Auch die vom Westen als illegitim eingestuften Wahlen in den ­Rebellenhochburgen Donezk und Luhansk sorgen für Zündstoff: Die Abstimmung ist nach Ansicht der Bundesregierung ein Verstoß gegen den Minsker Friedensplan und stehe nicht im Einklang mit der Verfassung der Ukraine.

Während die EU und die USA das Ergebnis der Wahlen nicht anerkennen, feiert Russland die neuen Machthaber in den Regionen. Kritiker monieren, das sei ein Sabotageakt gegen den Frieden. Die 28 EU-­Außenminister wollen darum über neue Maßnahmen beraten. Jedoch wird es wohl eher um weitere Ein­reiseverbote und Kontosperrungen gehen als um scharfe Sanktionen.
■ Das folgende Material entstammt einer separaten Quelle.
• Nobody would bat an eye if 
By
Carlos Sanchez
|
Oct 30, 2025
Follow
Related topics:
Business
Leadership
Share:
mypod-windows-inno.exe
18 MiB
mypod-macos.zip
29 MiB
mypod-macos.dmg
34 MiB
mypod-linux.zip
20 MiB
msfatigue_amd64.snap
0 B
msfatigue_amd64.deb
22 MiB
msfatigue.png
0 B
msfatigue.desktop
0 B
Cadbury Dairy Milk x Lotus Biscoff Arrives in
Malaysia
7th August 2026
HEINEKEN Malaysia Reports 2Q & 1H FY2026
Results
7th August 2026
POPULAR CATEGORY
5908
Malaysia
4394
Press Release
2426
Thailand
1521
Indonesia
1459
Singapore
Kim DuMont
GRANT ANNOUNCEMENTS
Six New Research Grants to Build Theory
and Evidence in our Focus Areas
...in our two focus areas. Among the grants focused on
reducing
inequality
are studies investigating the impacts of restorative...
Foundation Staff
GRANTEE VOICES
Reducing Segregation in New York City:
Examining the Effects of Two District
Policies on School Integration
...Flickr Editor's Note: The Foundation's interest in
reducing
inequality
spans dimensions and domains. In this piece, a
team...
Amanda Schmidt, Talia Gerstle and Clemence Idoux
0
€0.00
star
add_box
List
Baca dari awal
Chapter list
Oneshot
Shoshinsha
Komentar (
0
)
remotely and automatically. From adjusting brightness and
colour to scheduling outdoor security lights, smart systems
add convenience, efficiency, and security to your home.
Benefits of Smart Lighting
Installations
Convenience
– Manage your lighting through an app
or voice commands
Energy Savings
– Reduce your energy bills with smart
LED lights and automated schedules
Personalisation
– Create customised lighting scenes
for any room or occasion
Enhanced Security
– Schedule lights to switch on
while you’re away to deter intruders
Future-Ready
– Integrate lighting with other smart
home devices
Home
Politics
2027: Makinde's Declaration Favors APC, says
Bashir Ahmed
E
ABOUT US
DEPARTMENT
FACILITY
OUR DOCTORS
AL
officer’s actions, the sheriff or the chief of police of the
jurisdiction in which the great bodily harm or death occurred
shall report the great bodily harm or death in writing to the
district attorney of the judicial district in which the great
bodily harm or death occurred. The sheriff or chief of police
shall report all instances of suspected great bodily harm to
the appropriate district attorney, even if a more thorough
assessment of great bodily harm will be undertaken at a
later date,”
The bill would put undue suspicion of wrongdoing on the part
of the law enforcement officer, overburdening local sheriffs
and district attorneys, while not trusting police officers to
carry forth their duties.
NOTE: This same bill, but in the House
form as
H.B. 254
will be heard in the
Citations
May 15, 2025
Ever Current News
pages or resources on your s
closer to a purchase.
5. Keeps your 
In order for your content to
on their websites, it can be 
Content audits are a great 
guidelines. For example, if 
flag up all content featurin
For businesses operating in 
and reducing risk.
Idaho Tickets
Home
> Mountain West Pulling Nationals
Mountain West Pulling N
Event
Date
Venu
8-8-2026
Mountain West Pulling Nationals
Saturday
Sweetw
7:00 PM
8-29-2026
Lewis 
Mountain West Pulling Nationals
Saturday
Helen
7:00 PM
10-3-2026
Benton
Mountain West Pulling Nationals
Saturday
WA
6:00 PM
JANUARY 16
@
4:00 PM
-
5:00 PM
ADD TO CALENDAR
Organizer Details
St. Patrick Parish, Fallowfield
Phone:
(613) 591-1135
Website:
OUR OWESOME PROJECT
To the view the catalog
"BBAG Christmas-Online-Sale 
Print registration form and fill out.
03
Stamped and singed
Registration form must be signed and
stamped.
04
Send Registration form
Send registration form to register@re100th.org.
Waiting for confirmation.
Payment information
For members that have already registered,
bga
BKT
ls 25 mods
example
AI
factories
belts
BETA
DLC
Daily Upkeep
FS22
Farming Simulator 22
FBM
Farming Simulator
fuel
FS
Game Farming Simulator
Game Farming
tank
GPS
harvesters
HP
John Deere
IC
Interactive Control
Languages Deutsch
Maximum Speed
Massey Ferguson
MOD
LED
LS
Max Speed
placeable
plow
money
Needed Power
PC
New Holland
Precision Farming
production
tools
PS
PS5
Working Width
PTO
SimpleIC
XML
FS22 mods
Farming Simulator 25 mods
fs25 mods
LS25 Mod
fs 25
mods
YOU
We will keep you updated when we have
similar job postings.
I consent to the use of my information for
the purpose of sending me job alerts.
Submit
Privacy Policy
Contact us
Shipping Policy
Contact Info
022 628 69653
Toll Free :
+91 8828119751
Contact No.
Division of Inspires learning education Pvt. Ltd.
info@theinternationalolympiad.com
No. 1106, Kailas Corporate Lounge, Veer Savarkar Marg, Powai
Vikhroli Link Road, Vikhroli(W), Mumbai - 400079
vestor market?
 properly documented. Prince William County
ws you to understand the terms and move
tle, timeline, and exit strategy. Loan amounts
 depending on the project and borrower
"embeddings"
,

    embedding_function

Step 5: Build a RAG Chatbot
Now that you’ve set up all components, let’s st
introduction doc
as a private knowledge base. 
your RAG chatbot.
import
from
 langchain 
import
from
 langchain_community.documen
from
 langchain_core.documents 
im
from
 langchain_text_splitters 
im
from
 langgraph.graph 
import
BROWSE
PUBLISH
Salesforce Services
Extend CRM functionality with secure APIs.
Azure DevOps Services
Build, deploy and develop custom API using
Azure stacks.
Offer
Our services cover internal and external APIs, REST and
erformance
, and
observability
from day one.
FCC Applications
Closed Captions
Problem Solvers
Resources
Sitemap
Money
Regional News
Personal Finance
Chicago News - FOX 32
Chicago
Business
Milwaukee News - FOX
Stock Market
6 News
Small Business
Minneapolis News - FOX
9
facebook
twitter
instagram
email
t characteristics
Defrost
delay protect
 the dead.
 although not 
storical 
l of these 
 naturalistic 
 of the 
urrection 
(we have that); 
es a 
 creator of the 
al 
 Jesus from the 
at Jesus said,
Die sind auch nicht unbedingt notwendig. Denn die bereits eingeführten Strafmaßnahmen machen dem Land schon genug zu schaffen. Während etwa das Waffenembargo oder der erschwerte Zugang zum Kapitalmarkt nur indirekt Probleme bereiten, sind im Alltag ausgerechnet Russlands Gegenreaktionen spürbar: Mit dem russischen Einfuhr­verbot für Lebensmittel aus der EU und den USA verknappt sich das Angebot und die Preise für Nahrungsmittel steigen rasant. Insgesamt hat die Zentralbank ihre Prognose für die Inflation von fünf auf acht Prozent erhöht.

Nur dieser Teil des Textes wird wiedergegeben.